Intelligence officials say the dead foreigners could be aides of Ayman al-Zawahri, bin Laden's top deputy, who is thought to have sent them in his place to an Islamic holiday dinner to which he'd been invited in Damadola on the night of the attack.
Hours after the attack, an Associated Press reporter visited the village, which consists of a half-dozen widely scattered houses on a hillside about four miles from the Afghan border.
Residents said then that all the dead were local people and no one had taken any bodies away. However, it appeared feasible bodies or wounded could have been spirited away in the darkness after the attack, which took place about 3 a.m.
Islamic custom dictates that bodies be buried as soon as possible, and the reporter saw 13 freshly filled graves with simple headstones and five empty graves alongside them — apparently prepared for more dead. When the reporter returned the next day, the five empty graves were filled in, apparently because no more bodies had been found in the rubble.
The only tidbits of official information that have surfaced since then have come from provincial authorities, and they have yet to give a list of the dead. But Pakistani intelligence officials have said they believe some of those killed were Pakistani militants and that their bodies were also removed from the scene.
A Pakistani army official has told the AP that some bodies were taken away for DNA tests — information at odds with reports from provincial authorities. The federal government has not confirmed the report about DNA tests.
Pakistan maintains it was not given advance word of the airstrike, which was reportedly carried out by unmanned Predator drones flying from Afghanistan.
Thousands have taken to the streets in protest over the attack, denouncing the U.S. and Pakistani President Gen. Pervez Musharraf, who ended Pakistan's support of the Taliban regime in late 2001 and has himself been targeted by al Qaeda attacks.

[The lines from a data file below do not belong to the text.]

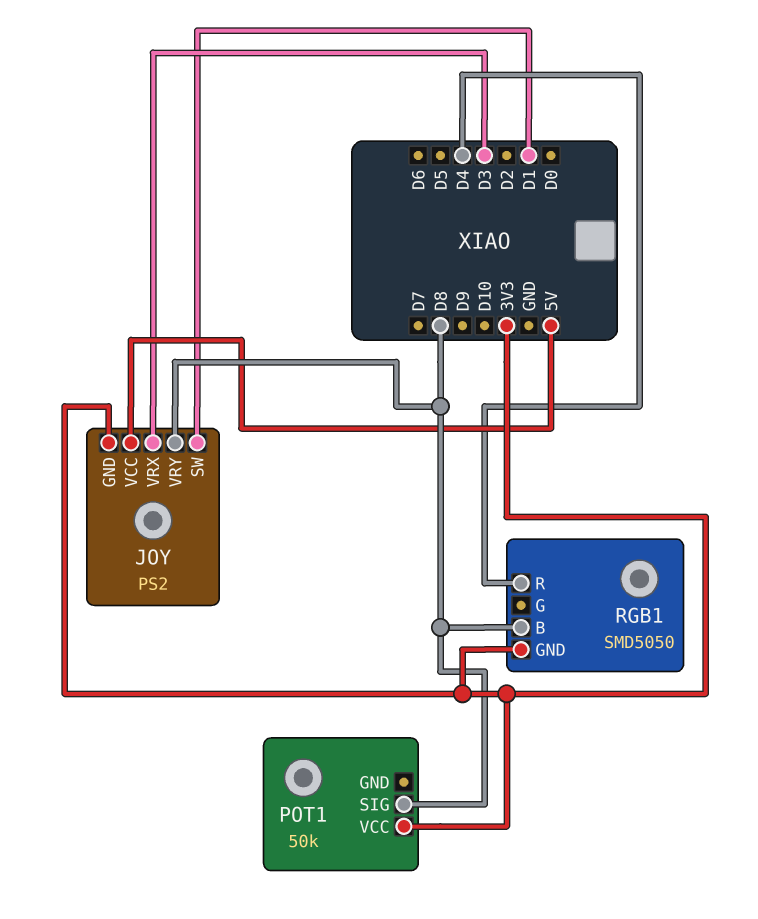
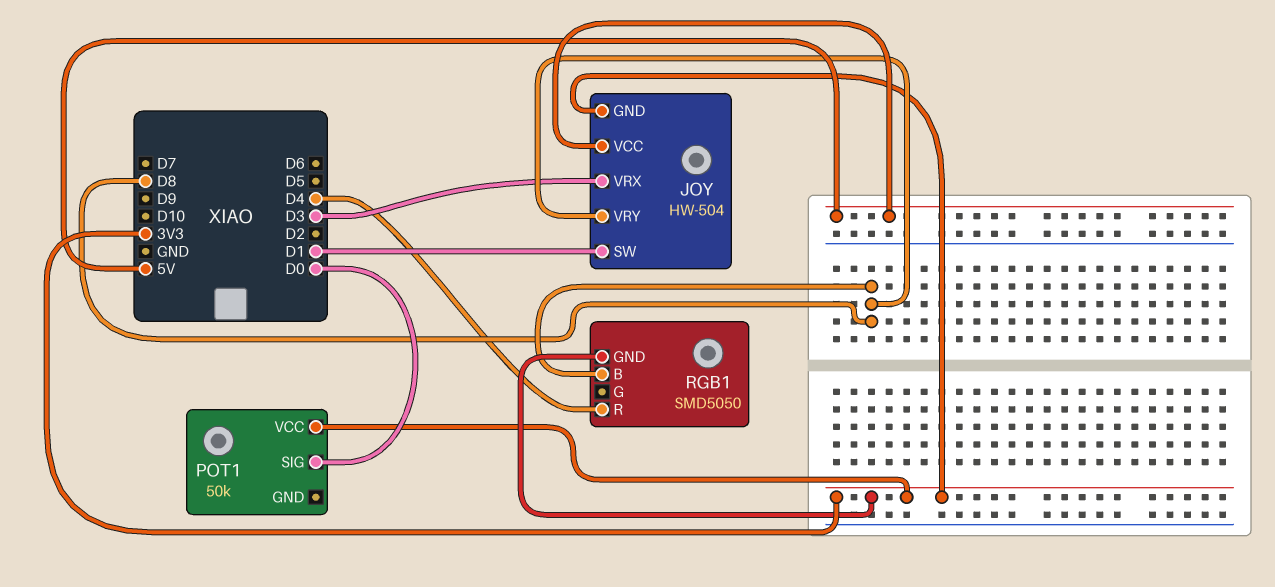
JOY: PS2 -> HW-504
POT1 pin SIG: D8 -> D0

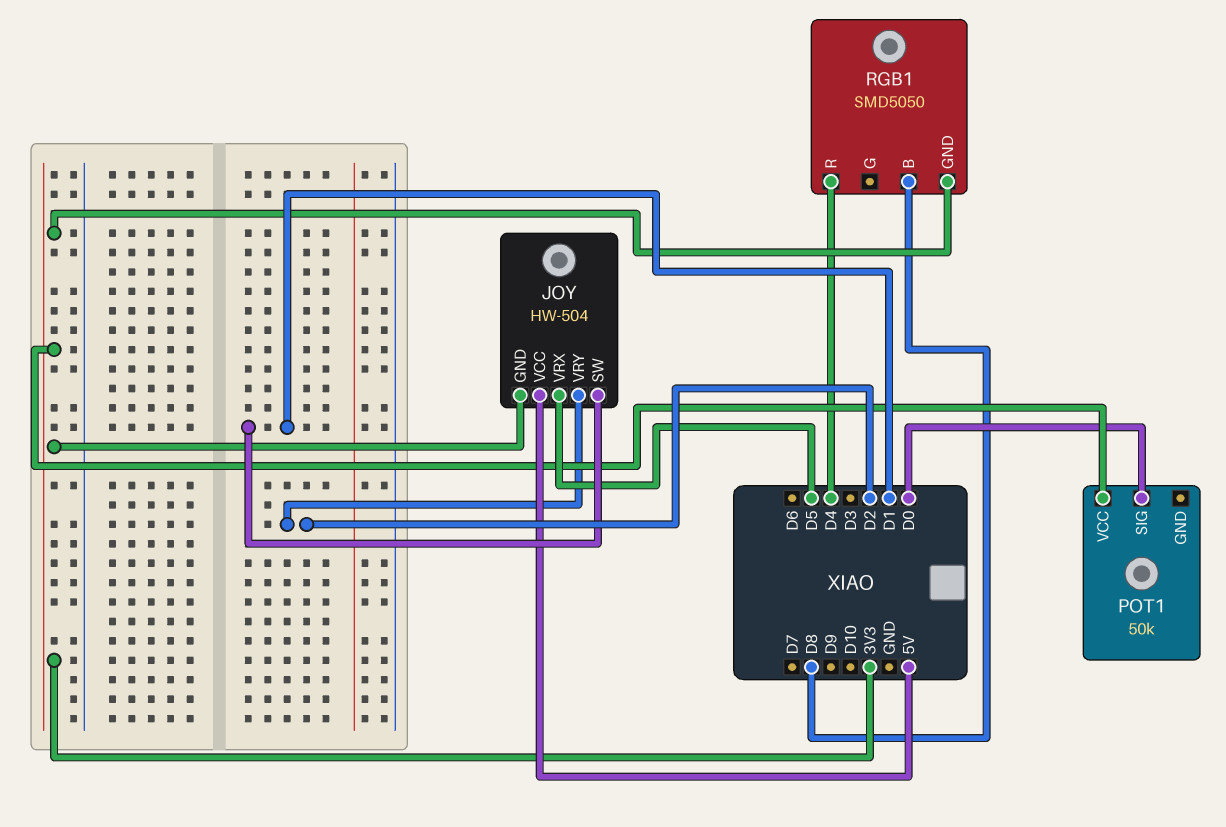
JOY pin VRX: D3 -> D5
JOY pin VRY: D8 -> D2

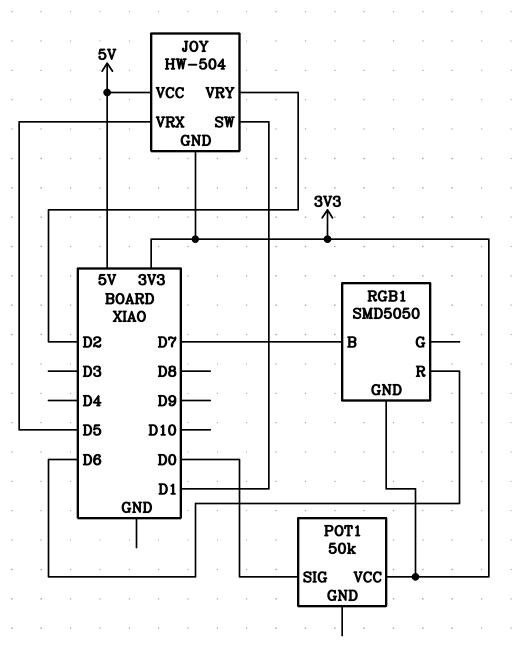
RGB1 pin B: D8 -> D7
RGB1 pin R: D4 -> D6

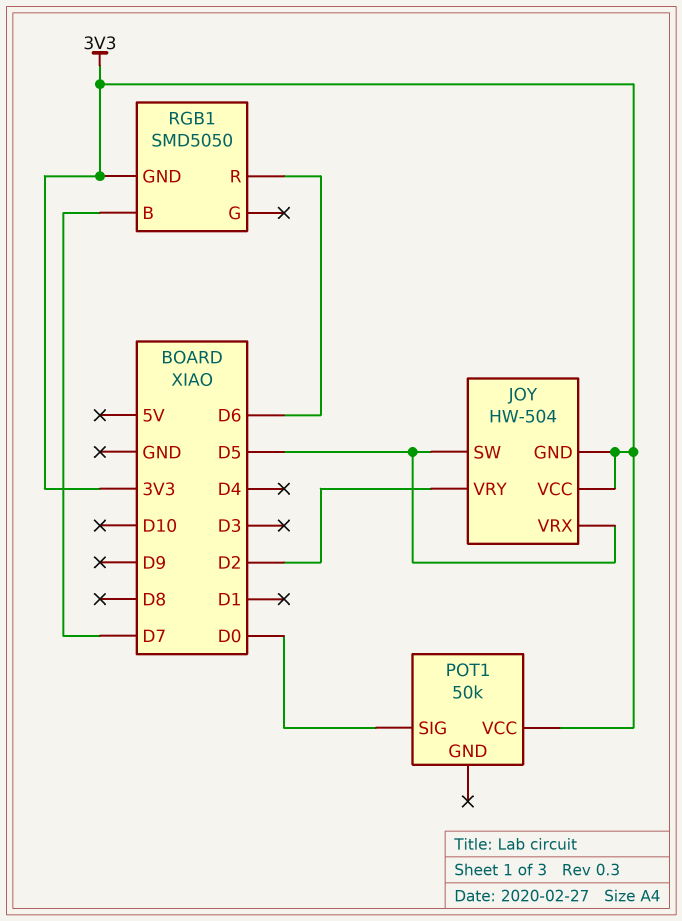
JOY pin SW: D1 -> D5
JOY pin VCC: 5V -> 3V3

Nevertheless, allegations persist that Pakistan harbors dangerous Islamic militants.
On Wednesday, more than 5,000 people marched through the Afghan border town of Spinboldak, chanting "Death to Pakistan" and "Death to al Qaeda" to protest a suicide attack at a fair this week that killed 21 people.
Afghan officials claim the bomber — the latest in about 25 suicide attackers to strike in Afghanistan in the past four months — trained in Pakistan. Islamabad denies giving sanctuary to terrorists.